## Task details:
If a record holds a picture, leave the picture out and repeat everything else exactly.

## Supplied entries:
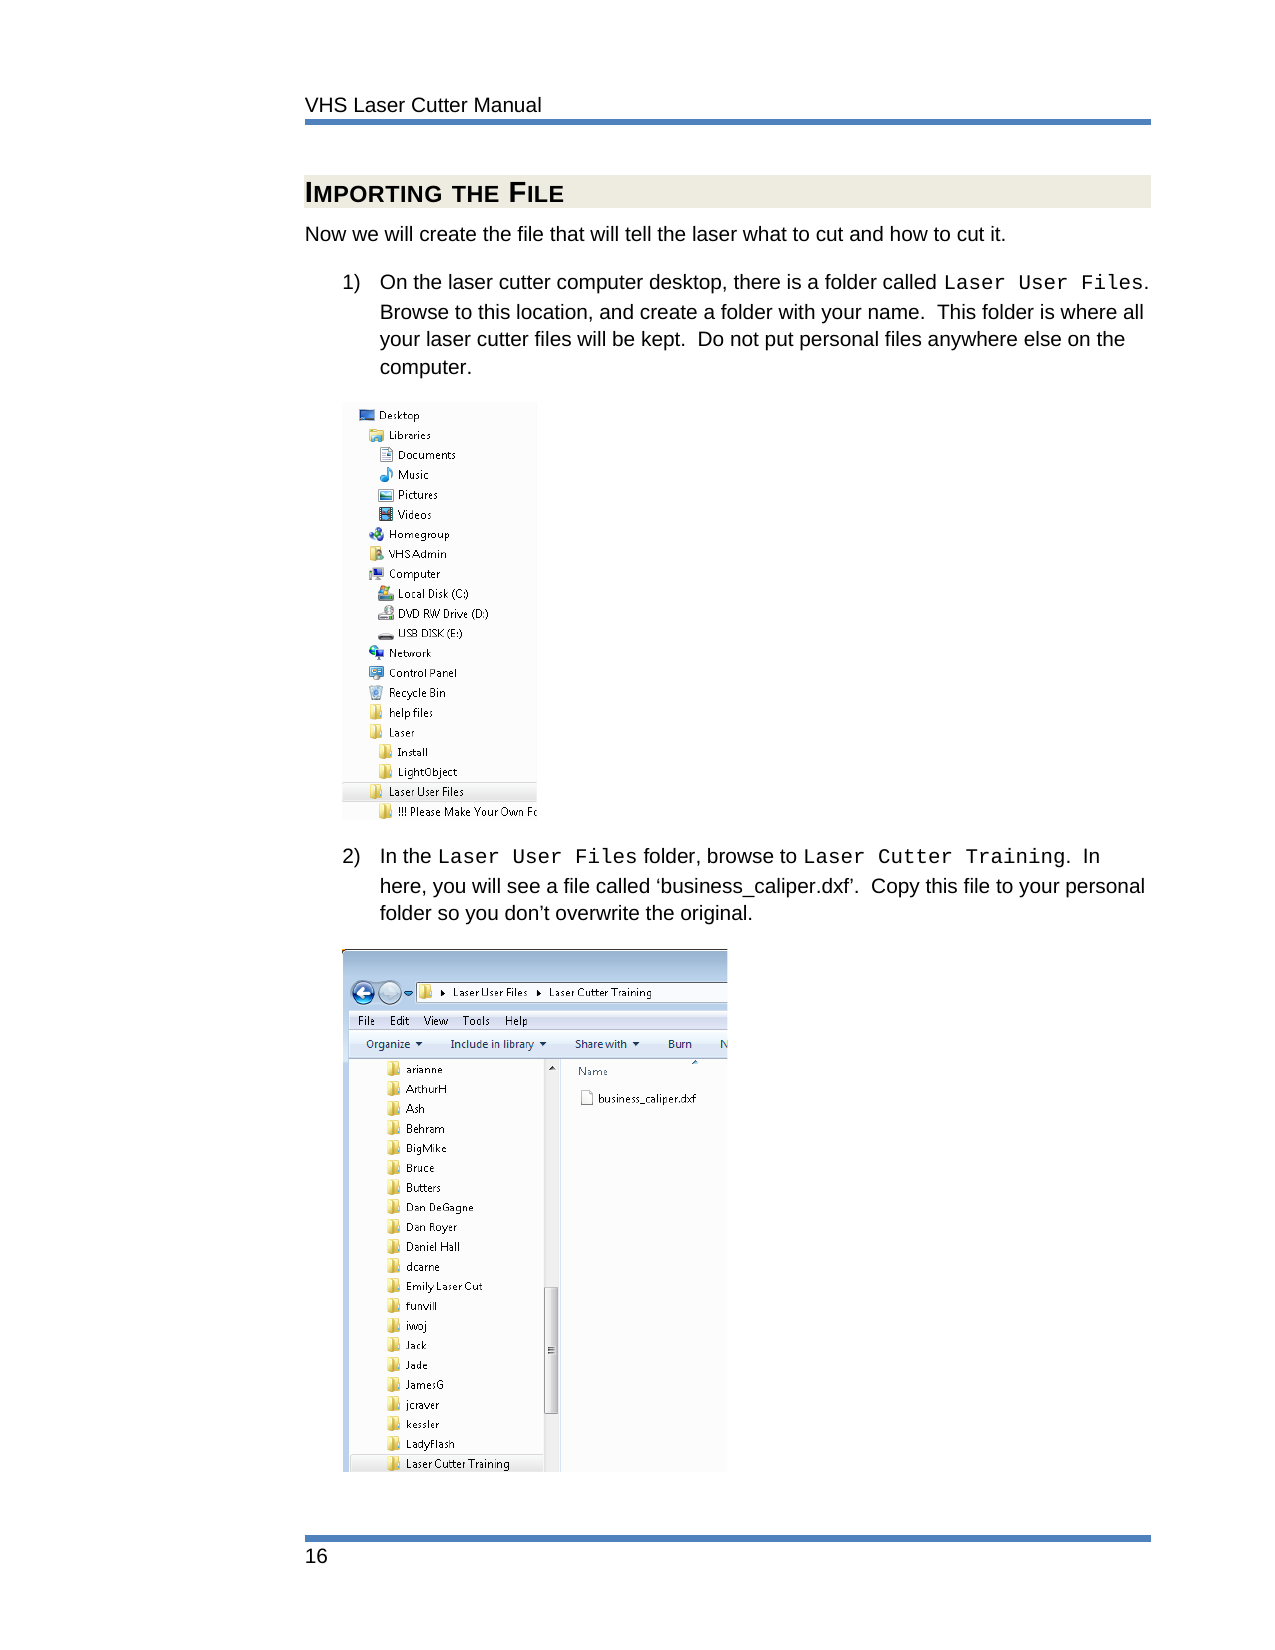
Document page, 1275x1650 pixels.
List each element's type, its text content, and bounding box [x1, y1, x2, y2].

list In the Laser User Files folder, browse to Laser Cutter Training. In here, you will see a file called ‘business_caliper.dxf’. Copy this file to your personal folder so you don’t overwrite the original. [342, 844, 1151, 925]
subtitle Importing the File [304, 175, 1151, 208]
picture [342, 402, 537, 820]
picture [342, 949, 728, 1472]
text Now we will create the file that will tell the laser what to cut and how to cut it. [304, 222, 1151, 246]
list On the laser cutter computer desktop, there is a folder called Laser User Files. Browse to this location, and create a folder with your name. This folder is where all your laser cutter files will be kept. Do not put personal files anywhere else on the computer. [342, 270, 1151, 378]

## Written answer:
Document page, 1275x1650 pixels.
List each element's type, its text content, and bounding box [x1, y1, x2, y2].

list In the Laser User Files folder, browse to Laser Cutter Training. In here, you will see a file called ‘business_caliper.dxf’. Copy this file to your personal folder so you don’t overwrite the original. [342, 844, 1151, 925]
subtitle Importing the File [304, 175, 1151, 208]
picture [342, 402, 537, 820]
picture [342, 949, 728, 1472]
text Now we will create the file that will tell the laser what to cut and how to cut it. [304, 222, 1151, 246]
list On the laser cutter computer desktop, there is a folder called Laser User Files. Browse to this location, and create a folder with your name. This folder is where all your laser cutter files will be kept. Do not put personal files anywhere else on the computer. [342, 270, 1151, 378]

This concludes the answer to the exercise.